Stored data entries
========================================

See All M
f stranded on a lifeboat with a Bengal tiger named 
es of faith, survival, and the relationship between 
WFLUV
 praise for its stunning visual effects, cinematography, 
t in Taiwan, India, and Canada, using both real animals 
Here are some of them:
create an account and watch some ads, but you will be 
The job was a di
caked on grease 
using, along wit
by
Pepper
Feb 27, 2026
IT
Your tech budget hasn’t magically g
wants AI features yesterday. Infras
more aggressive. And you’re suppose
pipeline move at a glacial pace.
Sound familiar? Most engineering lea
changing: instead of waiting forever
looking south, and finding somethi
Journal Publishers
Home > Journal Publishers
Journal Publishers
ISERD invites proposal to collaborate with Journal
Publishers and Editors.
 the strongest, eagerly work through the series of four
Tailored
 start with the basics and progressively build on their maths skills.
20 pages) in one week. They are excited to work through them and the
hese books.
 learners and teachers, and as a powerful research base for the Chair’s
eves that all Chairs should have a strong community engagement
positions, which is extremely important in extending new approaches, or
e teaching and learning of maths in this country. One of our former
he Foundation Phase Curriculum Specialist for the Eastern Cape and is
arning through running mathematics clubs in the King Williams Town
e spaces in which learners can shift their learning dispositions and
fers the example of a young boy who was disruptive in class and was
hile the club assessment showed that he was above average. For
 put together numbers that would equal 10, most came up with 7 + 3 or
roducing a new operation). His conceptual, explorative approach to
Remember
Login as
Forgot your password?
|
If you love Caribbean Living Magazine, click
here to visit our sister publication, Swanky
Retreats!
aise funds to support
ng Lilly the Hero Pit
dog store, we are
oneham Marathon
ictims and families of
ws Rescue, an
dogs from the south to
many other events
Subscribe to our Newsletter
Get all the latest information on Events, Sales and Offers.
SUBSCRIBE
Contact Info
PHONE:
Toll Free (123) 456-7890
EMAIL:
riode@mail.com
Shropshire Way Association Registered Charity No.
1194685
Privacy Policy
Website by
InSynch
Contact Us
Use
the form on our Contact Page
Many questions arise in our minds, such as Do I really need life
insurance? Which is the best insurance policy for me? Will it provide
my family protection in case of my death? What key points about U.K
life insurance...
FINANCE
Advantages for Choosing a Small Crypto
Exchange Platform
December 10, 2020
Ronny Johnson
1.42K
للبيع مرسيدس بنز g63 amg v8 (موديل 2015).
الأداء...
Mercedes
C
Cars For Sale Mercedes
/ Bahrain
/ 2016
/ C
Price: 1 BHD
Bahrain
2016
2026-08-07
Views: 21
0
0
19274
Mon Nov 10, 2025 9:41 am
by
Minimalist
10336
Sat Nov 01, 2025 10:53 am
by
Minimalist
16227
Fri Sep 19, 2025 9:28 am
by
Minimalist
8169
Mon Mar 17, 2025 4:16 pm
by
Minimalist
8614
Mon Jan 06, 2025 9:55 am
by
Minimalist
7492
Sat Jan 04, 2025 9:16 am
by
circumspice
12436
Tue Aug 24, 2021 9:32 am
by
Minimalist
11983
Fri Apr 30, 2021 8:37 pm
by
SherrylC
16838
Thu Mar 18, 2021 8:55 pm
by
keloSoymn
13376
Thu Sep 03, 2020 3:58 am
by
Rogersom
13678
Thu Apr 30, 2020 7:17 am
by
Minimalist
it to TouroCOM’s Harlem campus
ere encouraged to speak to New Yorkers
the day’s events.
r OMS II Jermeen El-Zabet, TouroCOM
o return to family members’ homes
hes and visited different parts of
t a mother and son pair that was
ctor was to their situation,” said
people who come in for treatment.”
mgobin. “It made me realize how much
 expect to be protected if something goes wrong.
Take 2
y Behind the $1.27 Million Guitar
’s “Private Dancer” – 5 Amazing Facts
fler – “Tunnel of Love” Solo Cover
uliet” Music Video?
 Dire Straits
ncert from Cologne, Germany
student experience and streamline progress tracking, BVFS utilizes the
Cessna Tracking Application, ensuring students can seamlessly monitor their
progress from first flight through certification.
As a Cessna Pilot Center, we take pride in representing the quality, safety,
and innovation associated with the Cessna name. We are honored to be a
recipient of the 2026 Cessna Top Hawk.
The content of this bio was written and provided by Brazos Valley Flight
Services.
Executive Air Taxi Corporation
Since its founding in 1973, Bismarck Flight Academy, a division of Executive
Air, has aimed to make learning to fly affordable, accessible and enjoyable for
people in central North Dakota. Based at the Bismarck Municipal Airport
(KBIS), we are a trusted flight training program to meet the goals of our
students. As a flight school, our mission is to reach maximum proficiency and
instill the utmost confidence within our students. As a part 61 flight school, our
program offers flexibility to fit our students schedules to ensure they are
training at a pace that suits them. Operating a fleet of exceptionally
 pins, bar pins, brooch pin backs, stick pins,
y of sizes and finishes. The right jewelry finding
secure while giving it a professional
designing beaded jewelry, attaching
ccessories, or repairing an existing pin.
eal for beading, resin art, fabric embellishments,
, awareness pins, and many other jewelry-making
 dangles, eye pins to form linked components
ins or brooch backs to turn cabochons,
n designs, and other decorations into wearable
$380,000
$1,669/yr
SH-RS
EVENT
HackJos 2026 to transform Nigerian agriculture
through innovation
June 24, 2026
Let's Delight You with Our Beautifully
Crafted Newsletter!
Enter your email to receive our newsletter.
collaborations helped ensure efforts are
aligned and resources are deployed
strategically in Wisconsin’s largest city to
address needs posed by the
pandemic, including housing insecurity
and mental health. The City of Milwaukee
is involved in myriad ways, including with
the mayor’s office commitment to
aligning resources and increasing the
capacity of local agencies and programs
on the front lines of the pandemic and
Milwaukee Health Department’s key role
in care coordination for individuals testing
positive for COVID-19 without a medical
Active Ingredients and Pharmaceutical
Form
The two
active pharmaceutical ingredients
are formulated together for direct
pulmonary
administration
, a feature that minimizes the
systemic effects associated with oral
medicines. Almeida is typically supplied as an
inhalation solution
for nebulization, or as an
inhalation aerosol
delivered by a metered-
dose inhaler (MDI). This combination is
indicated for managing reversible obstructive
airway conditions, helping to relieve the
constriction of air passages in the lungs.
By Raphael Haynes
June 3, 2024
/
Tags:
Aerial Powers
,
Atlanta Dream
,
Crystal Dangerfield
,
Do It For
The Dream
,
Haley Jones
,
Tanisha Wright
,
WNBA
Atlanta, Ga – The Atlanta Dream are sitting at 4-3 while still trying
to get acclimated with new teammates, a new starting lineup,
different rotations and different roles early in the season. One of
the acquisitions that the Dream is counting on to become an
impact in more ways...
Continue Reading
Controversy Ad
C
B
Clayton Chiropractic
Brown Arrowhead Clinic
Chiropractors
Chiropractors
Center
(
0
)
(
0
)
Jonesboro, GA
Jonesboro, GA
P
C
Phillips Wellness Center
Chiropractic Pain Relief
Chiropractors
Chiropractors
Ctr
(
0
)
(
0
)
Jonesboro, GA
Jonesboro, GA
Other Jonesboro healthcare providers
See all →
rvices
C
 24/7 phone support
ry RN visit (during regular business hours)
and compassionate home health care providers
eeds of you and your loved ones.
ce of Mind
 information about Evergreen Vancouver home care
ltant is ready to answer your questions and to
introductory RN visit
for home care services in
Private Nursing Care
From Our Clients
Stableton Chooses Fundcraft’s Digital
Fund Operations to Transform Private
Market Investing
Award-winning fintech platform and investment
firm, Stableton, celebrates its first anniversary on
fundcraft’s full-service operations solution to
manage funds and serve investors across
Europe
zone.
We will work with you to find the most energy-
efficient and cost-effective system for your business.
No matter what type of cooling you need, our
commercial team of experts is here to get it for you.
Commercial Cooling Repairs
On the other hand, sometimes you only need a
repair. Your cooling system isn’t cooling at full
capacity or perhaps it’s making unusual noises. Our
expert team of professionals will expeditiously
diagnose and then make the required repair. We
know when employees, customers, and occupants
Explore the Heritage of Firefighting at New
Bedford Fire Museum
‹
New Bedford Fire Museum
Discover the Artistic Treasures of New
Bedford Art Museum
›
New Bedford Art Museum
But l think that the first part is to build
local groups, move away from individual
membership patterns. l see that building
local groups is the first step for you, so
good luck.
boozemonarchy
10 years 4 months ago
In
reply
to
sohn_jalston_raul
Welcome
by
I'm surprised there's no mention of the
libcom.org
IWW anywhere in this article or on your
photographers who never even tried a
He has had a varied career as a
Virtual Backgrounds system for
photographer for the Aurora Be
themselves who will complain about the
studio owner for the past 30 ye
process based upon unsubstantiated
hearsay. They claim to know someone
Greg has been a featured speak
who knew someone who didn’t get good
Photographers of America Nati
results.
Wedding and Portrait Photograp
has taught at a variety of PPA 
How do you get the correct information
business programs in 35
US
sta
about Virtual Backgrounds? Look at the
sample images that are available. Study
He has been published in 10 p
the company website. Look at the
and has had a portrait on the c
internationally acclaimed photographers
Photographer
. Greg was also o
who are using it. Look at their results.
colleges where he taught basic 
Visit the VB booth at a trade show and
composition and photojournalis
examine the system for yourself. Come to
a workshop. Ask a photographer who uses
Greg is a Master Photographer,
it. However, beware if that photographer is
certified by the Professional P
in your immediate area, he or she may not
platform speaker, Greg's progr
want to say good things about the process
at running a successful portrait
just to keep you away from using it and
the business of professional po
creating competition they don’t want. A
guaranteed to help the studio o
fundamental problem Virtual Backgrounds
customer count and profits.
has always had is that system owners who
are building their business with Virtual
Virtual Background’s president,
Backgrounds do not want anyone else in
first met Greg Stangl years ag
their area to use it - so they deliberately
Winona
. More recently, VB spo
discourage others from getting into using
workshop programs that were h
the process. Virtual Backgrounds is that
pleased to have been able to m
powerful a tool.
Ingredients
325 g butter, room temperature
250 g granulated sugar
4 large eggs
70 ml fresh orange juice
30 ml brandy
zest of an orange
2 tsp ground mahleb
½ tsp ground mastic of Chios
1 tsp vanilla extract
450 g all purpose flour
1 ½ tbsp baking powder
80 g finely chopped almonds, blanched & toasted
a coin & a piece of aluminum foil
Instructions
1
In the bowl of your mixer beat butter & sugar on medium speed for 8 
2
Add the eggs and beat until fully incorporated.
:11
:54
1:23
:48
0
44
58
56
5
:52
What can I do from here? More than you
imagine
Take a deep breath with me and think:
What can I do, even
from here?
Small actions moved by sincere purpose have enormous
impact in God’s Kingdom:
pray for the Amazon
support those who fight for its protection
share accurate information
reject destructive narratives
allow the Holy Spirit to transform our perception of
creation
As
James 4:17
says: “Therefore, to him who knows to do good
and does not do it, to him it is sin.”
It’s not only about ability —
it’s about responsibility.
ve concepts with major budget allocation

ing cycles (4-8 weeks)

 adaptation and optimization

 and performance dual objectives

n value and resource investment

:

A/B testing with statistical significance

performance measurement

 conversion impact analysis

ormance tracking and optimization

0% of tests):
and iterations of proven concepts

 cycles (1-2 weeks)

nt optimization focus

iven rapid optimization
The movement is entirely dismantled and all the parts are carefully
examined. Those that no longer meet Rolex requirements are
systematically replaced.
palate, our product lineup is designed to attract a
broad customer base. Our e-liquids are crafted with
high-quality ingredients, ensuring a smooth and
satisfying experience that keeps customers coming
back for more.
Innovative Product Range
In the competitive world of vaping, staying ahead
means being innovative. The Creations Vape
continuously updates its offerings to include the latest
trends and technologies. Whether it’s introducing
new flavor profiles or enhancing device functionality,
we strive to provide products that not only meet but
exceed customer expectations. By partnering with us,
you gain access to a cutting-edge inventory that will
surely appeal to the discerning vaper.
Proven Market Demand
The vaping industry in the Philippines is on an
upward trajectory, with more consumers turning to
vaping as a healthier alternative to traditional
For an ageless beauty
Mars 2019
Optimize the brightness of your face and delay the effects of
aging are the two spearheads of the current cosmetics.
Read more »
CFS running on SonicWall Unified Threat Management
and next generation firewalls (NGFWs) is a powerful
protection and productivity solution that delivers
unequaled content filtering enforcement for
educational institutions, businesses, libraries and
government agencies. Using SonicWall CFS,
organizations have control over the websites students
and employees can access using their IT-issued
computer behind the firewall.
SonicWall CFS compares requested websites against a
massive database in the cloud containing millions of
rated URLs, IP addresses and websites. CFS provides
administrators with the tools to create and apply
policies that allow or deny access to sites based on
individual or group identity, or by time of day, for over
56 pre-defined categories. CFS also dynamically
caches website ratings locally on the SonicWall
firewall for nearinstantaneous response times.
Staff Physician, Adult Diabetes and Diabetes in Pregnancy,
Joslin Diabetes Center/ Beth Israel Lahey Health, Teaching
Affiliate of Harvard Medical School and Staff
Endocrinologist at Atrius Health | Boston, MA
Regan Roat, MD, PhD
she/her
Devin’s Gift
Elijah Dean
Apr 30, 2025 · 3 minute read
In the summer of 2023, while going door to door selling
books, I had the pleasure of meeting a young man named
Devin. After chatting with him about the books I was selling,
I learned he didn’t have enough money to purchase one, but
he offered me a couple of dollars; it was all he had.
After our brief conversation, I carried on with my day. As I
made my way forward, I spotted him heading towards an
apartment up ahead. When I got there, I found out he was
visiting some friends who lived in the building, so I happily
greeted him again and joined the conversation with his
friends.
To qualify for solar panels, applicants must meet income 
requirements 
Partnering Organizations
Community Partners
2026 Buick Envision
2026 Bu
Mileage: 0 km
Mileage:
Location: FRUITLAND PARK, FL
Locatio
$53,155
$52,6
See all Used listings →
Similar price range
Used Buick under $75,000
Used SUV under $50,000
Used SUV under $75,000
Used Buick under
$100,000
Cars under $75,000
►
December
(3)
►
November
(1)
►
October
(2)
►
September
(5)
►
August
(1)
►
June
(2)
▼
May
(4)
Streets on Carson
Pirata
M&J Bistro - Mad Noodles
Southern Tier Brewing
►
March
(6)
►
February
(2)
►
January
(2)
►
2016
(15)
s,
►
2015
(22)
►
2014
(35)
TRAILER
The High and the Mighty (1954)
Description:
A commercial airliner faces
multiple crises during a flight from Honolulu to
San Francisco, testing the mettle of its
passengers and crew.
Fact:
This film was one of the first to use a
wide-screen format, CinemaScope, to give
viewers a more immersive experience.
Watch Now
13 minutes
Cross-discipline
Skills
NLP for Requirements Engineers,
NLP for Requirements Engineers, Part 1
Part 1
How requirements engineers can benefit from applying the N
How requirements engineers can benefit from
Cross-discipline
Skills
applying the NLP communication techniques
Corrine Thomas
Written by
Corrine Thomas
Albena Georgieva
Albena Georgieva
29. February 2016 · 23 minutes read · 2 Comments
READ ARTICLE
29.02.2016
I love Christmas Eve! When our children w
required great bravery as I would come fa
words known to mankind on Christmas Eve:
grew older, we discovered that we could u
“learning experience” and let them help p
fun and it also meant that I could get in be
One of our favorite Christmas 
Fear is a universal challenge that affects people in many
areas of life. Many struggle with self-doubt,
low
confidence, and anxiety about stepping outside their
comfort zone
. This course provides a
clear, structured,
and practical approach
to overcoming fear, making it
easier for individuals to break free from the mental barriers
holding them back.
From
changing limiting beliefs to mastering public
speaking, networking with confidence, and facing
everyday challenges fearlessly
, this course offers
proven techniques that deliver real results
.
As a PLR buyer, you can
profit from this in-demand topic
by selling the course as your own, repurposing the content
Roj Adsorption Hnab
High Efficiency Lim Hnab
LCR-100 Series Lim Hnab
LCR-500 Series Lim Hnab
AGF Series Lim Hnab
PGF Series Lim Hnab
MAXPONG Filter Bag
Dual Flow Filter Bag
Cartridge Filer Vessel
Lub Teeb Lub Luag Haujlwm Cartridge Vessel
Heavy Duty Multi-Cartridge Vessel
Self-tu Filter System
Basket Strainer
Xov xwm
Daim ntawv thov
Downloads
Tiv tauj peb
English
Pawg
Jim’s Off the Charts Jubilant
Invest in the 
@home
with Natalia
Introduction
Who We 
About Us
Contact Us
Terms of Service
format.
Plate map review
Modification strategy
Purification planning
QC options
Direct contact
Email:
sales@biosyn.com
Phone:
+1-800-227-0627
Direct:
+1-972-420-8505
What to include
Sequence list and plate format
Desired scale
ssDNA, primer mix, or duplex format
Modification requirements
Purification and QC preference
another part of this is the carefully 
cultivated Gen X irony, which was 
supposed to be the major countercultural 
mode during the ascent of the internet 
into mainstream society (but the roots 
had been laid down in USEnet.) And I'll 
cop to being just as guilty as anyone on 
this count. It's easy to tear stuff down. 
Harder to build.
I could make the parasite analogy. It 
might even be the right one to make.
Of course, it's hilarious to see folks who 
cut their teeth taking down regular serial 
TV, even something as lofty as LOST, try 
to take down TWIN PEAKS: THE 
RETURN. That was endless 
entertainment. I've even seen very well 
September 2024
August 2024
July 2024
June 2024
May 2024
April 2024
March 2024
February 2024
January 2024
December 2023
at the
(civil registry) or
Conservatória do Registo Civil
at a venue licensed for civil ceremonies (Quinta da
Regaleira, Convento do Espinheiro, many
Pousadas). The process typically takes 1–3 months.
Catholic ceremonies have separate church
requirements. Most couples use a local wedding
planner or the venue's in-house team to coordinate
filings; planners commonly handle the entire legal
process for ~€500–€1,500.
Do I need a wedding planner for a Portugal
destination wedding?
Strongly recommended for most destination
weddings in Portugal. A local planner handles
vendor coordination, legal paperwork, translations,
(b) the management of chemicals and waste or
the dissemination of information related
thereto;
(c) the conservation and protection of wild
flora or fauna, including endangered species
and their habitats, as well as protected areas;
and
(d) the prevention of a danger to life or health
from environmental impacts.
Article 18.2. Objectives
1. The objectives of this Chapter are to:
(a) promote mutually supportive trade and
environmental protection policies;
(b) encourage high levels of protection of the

========================================

:: YOUR OBJECTIVE ::
Collect each line of the entries that contains the word "anyone", and copy those lines out.

:: SOLUTION BELOW ::
Backgrounds do not want anyone else in
cop to being just as guilty as anyone on 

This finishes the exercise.